Well, it is a peptide, so it is likely to be destroy being taken orally.

Plus taking out a negative feedback mechanism of wnt wouldnt be smart anyways. So you would probably do like wounding + mesogun.

Even if you get it, you dont know the half life, side-effects, dosage (if you overdose it might totally inhibit and possibly retard hair similiar to dkk1 and trpv3 knock-out mice).

I also saw it being induced by Kank. Another Kank was induced by PGJ2. So CXXC5 might just as well be normalizable by Crth2 therapy. Here a random model I made when I looked into everything I could find.

View attachment 84314

That's amazing work. Are you saying ER-alpha stimulation upregulates CXXC5? Can you post the article that suggests so?
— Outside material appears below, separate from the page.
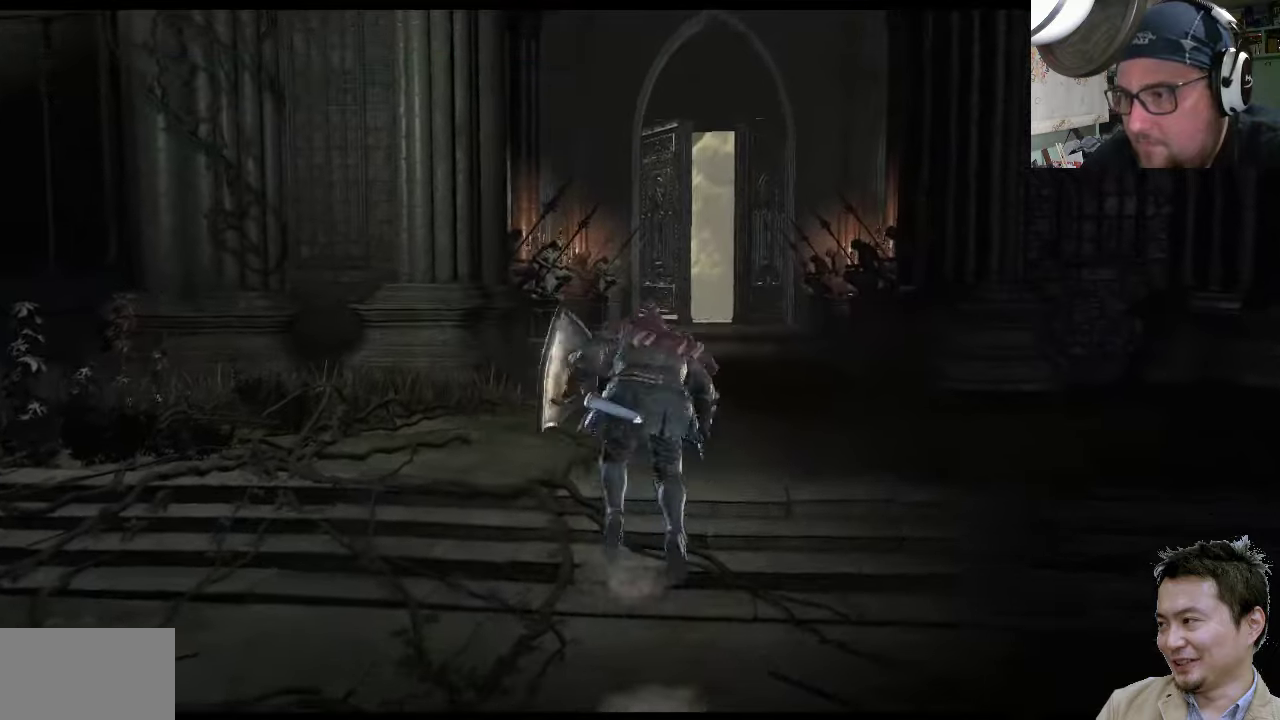
{"buttons": [], "left_stick": "up", "right_stick": "center", "events": []}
If that's the case, this would provide further evidence to support my belief that the estrogen stimulation we want for hair is exclusively ER-beta, and that ER-alpha stimulation is bad for hair.

Edit: Never mind just found it:

We show here that CXXC5 is an E2-ERα responsive gene
https://www.ncbi.nlm.nih.gov/pmc/articles/PMC5122896/​

Absolutely this is providing further strength to my arguments in favor of estrogens with an ER-beta predominance and AWAY from estrogens with an ER-alpha predominance.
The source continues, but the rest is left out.